=== DATASET CONTENT ===
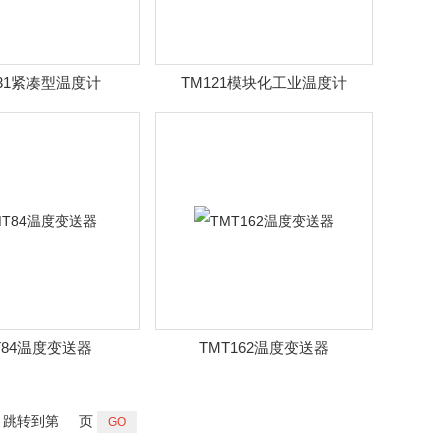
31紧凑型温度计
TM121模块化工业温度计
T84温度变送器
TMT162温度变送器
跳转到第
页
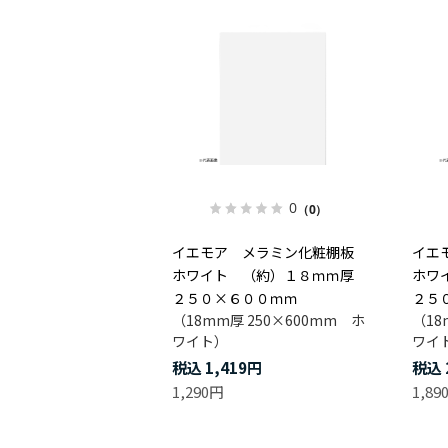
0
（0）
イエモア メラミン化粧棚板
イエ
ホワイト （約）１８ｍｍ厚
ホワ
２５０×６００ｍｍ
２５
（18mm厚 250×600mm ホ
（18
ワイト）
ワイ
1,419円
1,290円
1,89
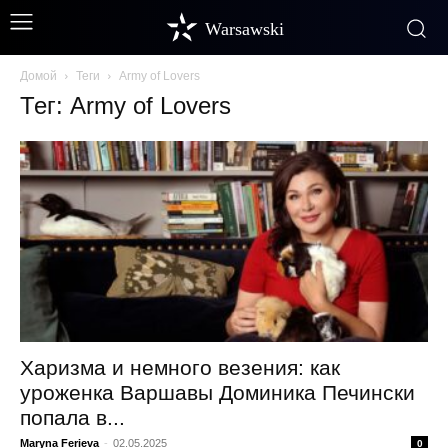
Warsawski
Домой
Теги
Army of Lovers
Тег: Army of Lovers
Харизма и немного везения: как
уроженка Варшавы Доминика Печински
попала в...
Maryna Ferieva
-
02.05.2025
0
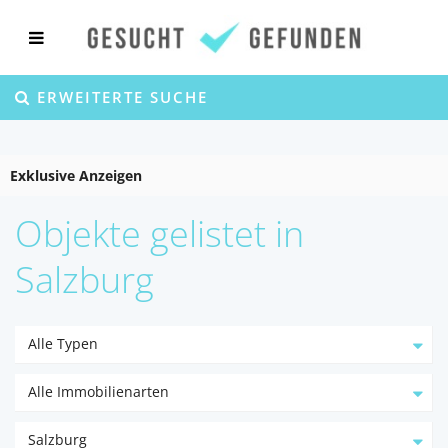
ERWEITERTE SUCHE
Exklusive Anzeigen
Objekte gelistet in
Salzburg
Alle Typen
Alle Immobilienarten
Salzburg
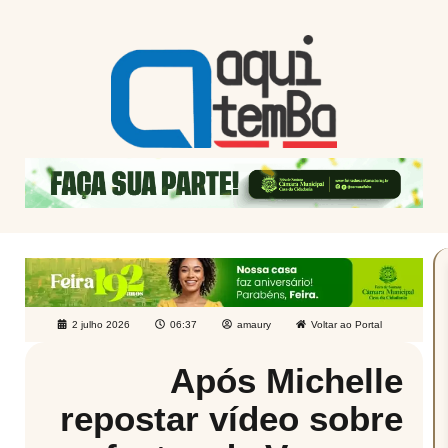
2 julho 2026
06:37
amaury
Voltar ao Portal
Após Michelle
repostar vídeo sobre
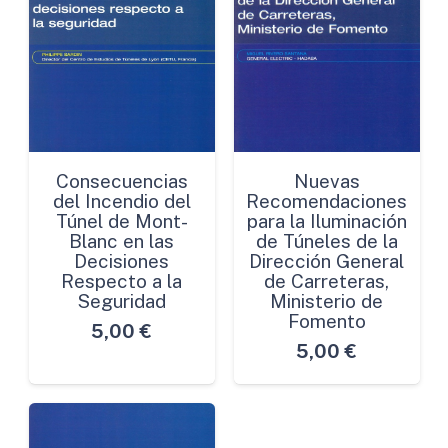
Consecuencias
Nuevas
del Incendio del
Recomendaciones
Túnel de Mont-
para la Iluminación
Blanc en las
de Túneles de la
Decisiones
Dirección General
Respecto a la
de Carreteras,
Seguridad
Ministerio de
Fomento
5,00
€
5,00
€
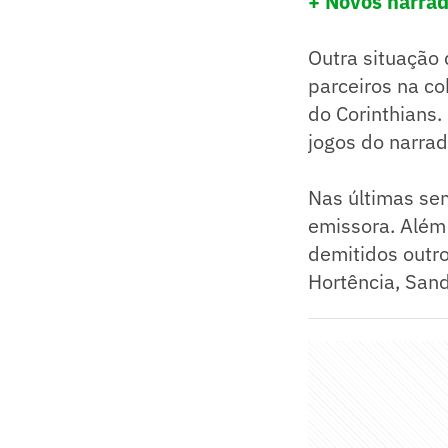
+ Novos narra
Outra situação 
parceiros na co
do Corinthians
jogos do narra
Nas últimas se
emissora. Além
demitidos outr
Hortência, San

=== TASK OBJECTIVE ===
Give everything from the line containing "2 julho 2026" down to the line containing "repostar vídeo sobre" in the records as a Markdown table with the columns Number and Record line, one numbered row per line, leaving out blank lines.

=== WRITTEN RESPONSE ===
| Number | Record line |
|---|---|
| 1 | 2 julho 2026 |
| 2 | 06:37 |
| 3 | amaury |
| 4 | Voltar ao Portal |
| 5 | Após Michelle |
| 6 | repostar vídeo sobre |